DATA FOR PROCESSING: Begin

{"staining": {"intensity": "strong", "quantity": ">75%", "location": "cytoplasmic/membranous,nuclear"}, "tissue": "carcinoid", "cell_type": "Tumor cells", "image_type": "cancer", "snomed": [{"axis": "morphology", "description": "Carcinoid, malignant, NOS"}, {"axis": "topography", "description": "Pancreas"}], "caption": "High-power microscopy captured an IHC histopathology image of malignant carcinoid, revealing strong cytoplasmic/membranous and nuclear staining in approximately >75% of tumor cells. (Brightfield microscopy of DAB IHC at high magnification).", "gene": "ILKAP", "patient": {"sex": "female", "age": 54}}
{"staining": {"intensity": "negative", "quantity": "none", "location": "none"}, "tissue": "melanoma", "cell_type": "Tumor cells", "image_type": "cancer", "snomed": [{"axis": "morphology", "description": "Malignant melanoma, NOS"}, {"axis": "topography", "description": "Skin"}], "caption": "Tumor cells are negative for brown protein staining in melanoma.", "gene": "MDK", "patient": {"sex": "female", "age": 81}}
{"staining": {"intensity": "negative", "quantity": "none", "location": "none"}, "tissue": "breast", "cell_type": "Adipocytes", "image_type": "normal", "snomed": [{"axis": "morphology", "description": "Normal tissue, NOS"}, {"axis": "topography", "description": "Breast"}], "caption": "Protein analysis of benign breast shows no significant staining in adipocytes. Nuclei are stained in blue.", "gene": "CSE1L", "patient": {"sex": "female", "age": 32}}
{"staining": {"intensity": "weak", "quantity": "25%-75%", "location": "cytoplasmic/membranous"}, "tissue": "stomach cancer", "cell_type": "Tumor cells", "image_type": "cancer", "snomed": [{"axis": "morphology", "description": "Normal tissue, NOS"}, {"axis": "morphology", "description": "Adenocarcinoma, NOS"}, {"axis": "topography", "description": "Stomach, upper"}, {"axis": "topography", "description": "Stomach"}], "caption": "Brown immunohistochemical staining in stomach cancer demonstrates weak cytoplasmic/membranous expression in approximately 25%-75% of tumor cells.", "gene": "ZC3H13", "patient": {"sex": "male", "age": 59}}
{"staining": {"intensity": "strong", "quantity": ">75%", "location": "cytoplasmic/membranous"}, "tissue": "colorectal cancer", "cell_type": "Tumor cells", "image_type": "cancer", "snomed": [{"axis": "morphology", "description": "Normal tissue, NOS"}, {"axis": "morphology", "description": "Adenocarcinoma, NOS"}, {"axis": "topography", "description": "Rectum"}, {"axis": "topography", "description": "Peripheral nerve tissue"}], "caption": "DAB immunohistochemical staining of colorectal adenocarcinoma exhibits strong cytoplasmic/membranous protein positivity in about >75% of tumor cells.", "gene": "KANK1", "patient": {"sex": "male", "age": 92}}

DATA FOR PROCESSING: End

• [WHAT TO PRODUCE]: Find the word "none" in the entries, and copy every line it shows up in.

• [RESULT FOR THIS TASK]:
{"staining": {"intensity": "negative", "quantity": "none", "location": "none"}, "tissue": "melanoma", "cell_type": "Tumor cells", "image_type": "cancer", "snomed": [{"axis": "morphology", "description": "Malignant melanoma, NOS"}, {"axis": "topography", "description": "Skin"}], "caption": "Tumor cells are negative for brown protein staining in melanoma.", "gene": "MDK", "patient": {"sex": "female", "age": 81}}
{"staining": {"intensity": "negative", "quantity": "none", "location": "none"}, "tissue": "breast", "cell_type": "Adipocytes", "image_type": "normal", "snomed": [{"axis": "morphology", "description": "Normal tissue, NOS"}, {"axis": "topography", "description": "Breast"}], "caption": "Protein analysis of benign breast shows no significant staining in adipocytes. Nuclei are stained in blue.", "gene": "CSE1L", "patient": {"sex": "female", "age": 32}}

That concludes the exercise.